How to construct a quantum circuit for the following state transformation?

Question

                      

I have a certain transformations that goes as follows: Given $A=|abc\rangle$, $B=|xyz\rangle$, now I have cases as:

$$\text{if }c=1,z=1, b\oplus y=1 \implies \text{flip}(x)$$ $$\text{if }c=1, z=1 \implies \text{flip}(y)$$ $$\text{if }c=1\implies \text{flip}(z)$$ $$\text{if }b=1\implies \text{flip}(y)$$ $$\text{if }a=1\implies \text{flip}(x)$$

Can somebody just tell me the circuit for the bit-wise XOR that I have used between $b$ and $y$, i.e $b\oplus y=1$? The other gates I know are CNOT and Toffoli.

Answer 1

Why not simply try the following? You could have used an ancilla and computed $y\oplus b$ (that requires two controlled-nots, one controlled off each of $b$ and $y$, not a Toffoli) provided you later uncomputed the ancilla to reset it back to 0. But having an ancilla is unnecessary.

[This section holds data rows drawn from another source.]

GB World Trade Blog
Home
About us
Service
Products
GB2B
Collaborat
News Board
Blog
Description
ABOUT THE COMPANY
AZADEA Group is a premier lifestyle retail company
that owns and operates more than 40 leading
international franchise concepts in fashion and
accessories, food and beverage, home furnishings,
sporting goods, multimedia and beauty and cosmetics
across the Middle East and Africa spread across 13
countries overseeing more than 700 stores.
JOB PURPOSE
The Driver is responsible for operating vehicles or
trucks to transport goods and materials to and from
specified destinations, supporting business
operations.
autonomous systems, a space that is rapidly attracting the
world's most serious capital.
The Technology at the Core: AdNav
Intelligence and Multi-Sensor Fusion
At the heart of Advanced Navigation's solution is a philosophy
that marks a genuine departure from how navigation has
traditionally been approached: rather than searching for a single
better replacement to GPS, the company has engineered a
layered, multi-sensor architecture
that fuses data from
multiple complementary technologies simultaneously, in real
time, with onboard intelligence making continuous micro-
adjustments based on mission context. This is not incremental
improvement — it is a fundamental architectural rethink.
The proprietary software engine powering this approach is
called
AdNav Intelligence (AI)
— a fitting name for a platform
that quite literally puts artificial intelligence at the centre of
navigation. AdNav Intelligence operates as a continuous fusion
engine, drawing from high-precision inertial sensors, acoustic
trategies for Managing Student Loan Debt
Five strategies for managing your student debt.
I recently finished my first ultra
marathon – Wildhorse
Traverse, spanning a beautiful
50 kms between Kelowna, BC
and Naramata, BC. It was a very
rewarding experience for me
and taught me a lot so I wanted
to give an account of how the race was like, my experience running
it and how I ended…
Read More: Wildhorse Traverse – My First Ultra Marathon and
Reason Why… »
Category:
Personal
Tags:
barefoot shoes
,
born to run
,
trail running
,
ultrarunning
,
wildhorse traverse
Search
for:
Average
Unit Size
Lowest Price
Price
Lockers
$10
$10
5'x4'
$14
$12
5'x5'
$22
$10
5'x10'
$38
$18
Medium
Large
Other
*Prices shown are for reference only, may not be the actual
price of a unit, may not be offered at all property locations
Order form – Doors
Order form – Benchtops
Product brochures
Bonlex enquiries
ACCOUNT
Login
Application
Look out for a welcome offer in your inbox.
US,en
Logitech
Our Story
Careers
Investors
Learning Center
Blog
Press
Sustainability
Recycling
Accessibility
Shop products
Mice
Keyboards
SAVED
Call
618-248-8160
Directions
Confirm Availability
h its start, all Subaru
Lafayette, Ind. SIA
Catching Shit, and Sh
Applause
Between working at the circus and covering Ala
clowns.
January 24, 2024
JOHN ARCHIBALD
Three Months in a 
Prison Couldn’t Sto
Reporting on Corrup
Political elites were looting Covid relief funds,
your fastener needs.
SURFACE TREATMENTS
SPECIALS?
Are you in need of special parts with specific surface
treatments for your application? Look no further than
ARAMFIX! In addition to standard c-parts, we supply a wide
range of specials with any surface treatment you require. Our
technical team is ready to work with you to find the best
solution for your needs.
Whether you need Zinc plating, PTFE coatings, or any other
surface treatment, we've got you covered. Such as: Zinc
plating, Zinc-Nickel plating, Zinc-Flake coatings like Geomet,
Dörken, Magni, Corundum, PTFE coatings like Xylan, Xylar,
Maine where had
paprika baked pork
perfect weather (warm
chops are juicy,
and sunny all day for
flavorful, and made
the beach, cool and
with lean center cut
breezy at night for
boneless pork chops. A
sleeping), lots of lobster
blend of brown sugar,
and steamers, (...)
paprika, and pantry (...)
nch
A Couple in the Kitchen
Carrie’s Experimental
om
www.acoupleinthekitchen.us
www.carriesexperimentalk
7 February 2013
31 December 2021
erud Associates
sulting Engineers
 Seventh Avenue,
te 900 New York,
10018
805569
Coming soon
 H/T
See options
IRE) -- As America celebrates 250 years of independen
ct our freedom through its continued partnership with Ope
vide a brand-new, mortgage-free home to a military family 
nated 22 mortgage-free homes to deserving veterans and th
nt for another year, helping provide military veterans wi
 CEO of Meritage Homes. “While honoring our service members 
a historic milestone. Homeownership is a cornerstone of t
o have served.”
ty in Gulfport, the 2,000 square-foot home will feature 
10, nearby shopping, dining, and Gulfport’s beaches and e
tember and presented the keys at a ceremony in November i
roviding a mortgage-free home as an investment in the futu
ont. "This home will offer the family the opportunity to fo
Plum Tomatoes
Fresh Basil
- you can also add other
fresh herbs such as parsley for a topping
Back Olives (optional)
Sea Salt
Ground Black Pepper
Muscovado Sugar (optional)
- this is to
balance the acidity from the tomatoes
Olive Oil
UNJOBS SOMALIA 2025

Just to explain what's happening in the boxed part of my circuit, both gates only work if $c=z=1$. Then the two gates flip $x$ depending on the value of $b$ or $y$ respectively. So, if $b\oplus y=1$, only one flip is applied, because one value is 0 and one value is 1. If $b\oplus y=0$, then either $b=y=0$, and no flip is applied, or $b=y=1$ and two flips are applied. But 2 flips cancel each other, so if $b\oplus y=0$, no operation is applied.